━━━━━ Input for this task

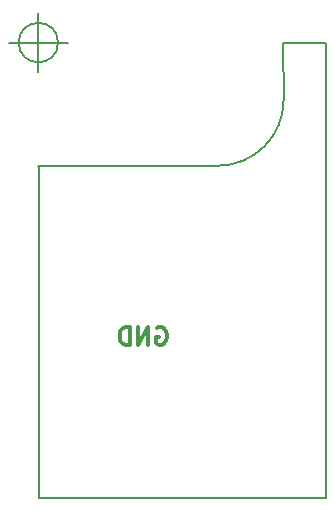
<source format=gbp>
%TF.GenerationSoftware,KiCad,Pcbnew,4.0.7*%
%TF.CreationDate,2018-03-05T20:12:50+00:00*%
%TF.ProjectId,a5v11-mod-01,61357631312D6D6F642D30312E6B6963,rev?*%
%TF.FileFunction,Paste,Bot*%
%FSLAX46Y46*%
G04 Gerber Fmt 4.6, Leading zero omitted, Abs format (unit mm)*
G04 Created by KiCad (PCBNEW 4.0.7) date Monday, 05 March 2018 'PMt' 20:12:50*
%MOMM*%
%LPD*%
G01*
G04 APERTURE LIST*
%ADD10C,0.100000*%
%ADD11C,0.150000*%
%ADD12C,0.300000*%
G04 APERTURE END LIST*
D10*
D11*
X19787323Y755398D02*
G75*
G03X19787323Y755398I-1666666J0D01*
G01*
X15620657Y755398D02*
X20620657Y755398D01*
X18120657Y3255398D02*
X18120657Y-1744602D01*
X33299400Y-9677400D02*
G75*
G03X38887400Y-4089400I0J5588000D01*
G01*
D12*
X28142857Y-23400000D02*
X28285714Y-23328571D01*
X28500000Y-23328571D01*
X28714285Y-23400000D01*
X28857143Y-23542857D01*
X28928571Y-23685714D01*
X29000000Y-23971429D01*
X29000000Y-24185714D01*
X28928571Y-24471429D01*
X28857143Y-24614286D01*
X28714285Y-24757143D01*
X28500000Y-24828571D01*
X28357143Y-24828571D01*
X28142857Y-24757143D01*
X28071428Y-24685714D01*
X28071428Y-24185714D01*
X28357143Y-24185714D01*
X27428571Y-24828571D02*
X27428571Y-23328571D01*
X26571428Y-24828571D01*
X26571428Y-23328571D01*
X25857142Y-24828571D02*
X25857142Y-23328571D01*
X25499999Y-23328571D01*
X25285714Y-23400000D01*
X25142856Y-23542857D01*
X25071428Y-23685714D01*
X24999999Y-23971429D01*
X24999999Y-24185714D01*
X25071428Y-24471429D01*
X25142856Y-24614286D01*
X25285714Y-24757143D01*
X25499999Y-24828571D01*
X25857142Y-24828571D01*
D11*
X18150000Y-37800000D02*
X18150000Y-9750000D01*
X42450000Y-37800000D02*
X18150000Y-37800000D01*
X42450000Y750000D02*
X42450000Y-37800000D01*
X38850000Y750000D02*
X42450000Y750000D01*
X38887400Y-4089400D02*
X38850000Y750000D01*
X18059400Y-9677400D02*
X33299400Y-9677400D01*
M02*

</source>
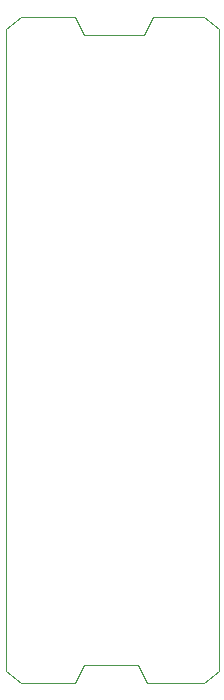
<source format=gbr>
G04 #@! TF.GenerationSoftware,KiCad,Pcbnew,(5.1.5-0-10_14)*
G04 #@! TF.CreationDate,2021-04-13T14:10:52+02:00*
G04 #@! TF.ProjectId,UUT_Cable_Header,5555545f-4361-4626-9c65-5f4865616465,rev?*
G04 #@! TF.SameCoordinates,Original*
G04 #@! TF.FileFunction,Profile,NP*
%FSLAX46Y46*%
G04 Gerber Fmt 4.6, Leading zero omitted, Abs format (unit mm)*
G04 Created by KiCad (PCBNEW (5.1.5-0-10_14)) date 2021-04-13 14:10:52*
%MOMM*%
%LPD*%
G04 APERTURE LIST*
%ADD10C,0.050000*%
G04 APERTURE END LIST*
D10*
X126492000Y-110236000D02*
X121920000Y-110236000D01*
X132588000Y-110236000D02*
X131826000Y-108712000D01*
X131826000Y-108712000D02*
X127254000Y-108712000D01*
X138684000Y-109220000D02*
X137414000Y-110236000D01*
X121920000Y-110236000D02*
X120650000Y-109220000D01*
X127254000Y-108712000D02*
X126492000Y-110236000D01*
X137414000Y-110236000D02*
X132588000Y-110236000D01*
X121920000Y-53848000D02*
X126492000Y-53848000D01*
X133096000Y-53848000D02*
X137414000Y-53848000D01*
X127254000Y-55372000D02*
X132334000Y-55372000D01*
X120650000Y-54864000D02*
X120650000Y-109220000D01*
X138684000Y-109220000D02*
X138684000Y-54864000D01*
X137414000Y-53848000D02*
X138684000Y-54864000D01*
X132334000Y-55372000D02*
X133096000Y-53848000D01*
X126492000Y-53848000D02*
X127254000Y-55372000D01*
X120650000Y-54864000D02*
X121920000Y-53848000D01*
M02*

</source>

━━━━━━━━━━

Work required
Out of the records above, please copy exactly the lines from the line with "X28357143Y-24828571D01*" up to and including the line with "<source format=gbr>", minus the pictures.

Answer box
X28357143Y-24828571D01*
X28142857Y-24757143D01*
X28071428Y-24685714D01*
X28071428Y-24185714D01*
X28357143Y-24185714D01*
X27428571Y-24828571D02*
X27428571Y-23328571D01*
X26571428Y-24828571D01*
X26571428Y-23328571D01*
X25857142Y-24828571D02*
X25857142Y-23328571D01*
X25499999Y-23328571D01*
X25285714Y-23400000D01*
X25142856Y-23542857D01*
X25071428Y-23685714D01*
X24999999Y-23971429D01*
X24999999Y-24185714D01*
X25071428Y-24471429D01*
X25142856Y-24614286D01*
X25285714Y-24757143D01*
X25499999Y-24828571D01*
X25857142Y-24828571D01*
D11*
X18150000Y-37800000D02*
X18150000Y-9750000D01*
X42450000Y-37800000D02*
X18150000Y-37800000D01*
X42450000Y750000D02*
X42450000Y-37800000D01*
X38850000Y750000D02*
X42450000Y750000D01*
X38887400Y-4089400D02*
X38850000Y750000D01*
X18059400Y-9677400D02*
X33299400Y-9677400D01*
M02*

</source>
<source format=gbr>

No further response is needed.